Cette cyberattaque aurait pu être revendiquée par Les Pieds nickelés ou les soldats de la 7e compagnie ! C’est un ratage sans gravité qui cache tout de même des actions apparentées à Sandworm, ce gang de « hackers d’élite » à la solde du gouvernement russe.
A priori, les images, que se sont procurées nos confrères du journal Le Monde, montrent les cyberpirates qui se filment en train de saboter ce qu’ils affirment être le barrage hydroélectrique de Courlon-sur-Yonne (Yonne) à l’aide d’un logiciel de piratage à distance. La vidéo montre également des vues aériennes probablement capturées par un drone du barrage en question. En réalité, selon Le Monde, si une attaque informatique a bien été perpétrée, celle-ci n’a pas touché la centrale de Courlon mais… le moulin de Courlandon, dans la Marne.
Toujours d’après Le Monde, on ne sait pas encore s’il s’agit d’une erreur d’un des hackers ou d’une campagne de propagande comme la chaîne Telegram qui a diffusé la vidéo de l’attaque.

## [EXTRAITS DE DONNÉES]

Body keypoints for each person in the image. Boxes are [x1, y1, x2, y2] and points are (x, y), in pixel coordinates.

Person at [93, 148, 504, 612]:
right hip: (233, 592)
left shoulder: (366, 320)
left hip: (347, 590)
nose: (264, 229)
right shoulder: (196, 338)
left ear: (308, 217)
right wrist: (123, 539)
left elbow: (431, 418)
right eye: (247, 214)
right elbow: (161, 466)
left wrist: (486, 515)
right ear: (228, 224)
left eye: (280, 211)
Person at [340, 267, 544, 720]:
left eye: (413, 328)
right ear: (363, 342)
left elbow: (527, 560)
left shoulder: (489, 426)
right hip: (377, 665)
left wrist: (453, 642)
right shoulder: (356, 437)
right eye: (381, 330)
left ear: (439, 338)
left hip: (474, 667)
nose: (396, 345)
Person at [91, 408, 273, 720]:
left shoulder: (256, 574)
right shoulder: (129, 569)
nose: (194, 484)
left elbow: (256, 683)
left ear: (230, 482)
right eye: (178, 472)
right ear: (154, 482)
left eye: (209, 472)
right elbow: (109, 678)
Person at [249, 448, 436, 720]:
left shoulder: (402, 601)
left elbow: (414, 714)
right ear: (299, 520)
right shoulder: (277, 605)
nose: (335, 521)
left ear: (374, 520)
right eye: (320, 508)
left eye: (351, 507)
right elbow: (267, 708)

## [CONSIGNES DE TRAVAIL]
1. Citez le passage de l'article sur la cyberattaque allant de « Cette cyberattaque aurait » jusqu'à « dans la Marne. ».
2. Les affirmations suivantes sont-elles conformes à l'article sur la cyberattaque ? Répondez par oui ou par non et citez à chaque fois les mots décisifs du texte. (a) L'attaque informatique a touché le barrage hydroélectrique de Courlon-sur-Yonne. (b) Les images ont été obtenues par le journal Le Monde. (c) On sait déjà que l'attaque résulte d'une erreur d'un des hackers.

## [RÉSULTATS DES TÂCHES]
1.
Cette cyberattaque aurait pu être revendiquée par Les Pieds nickelés ou les soldats de la 7e compagnie ! C’est un ratage sans gravité qui cache tout de même des actions apparentées à Sandworm, ce gang de « hackers d’élite » à la solde du gouvernement russe.
A priori, les images, que se sont procurées nos confrères du journal Le Monde, montrent les cyberpirates qui se filment en train de saboter ce qu’ils affirment être le barrage hydroélectrique de Courlon-sur-Yonne (Yonne) à l’aide d’un logiciel de piratage à distance. La vidéo montre également des vues aériennes probablement capturées par un drone du barrage en question. En réalité, selon Le Monde, si une attaque informatique a bien été perpétrée, celle-ci n’a pas touché la centrale de Courlon mais… le moulin de Courlandon, dans la Marne.

2.
(a) Non : « celle-ci n’a pas touché la centrale de Courlon mais… le moulin de Courlandon, dans la Marne ».
(b) Oui : « les images, que se sont procurées nos confrères du journal Le Monde ».
(c) Non : « on ne sait pas encore s’il s’agit d’une erreur d’un des hackers ».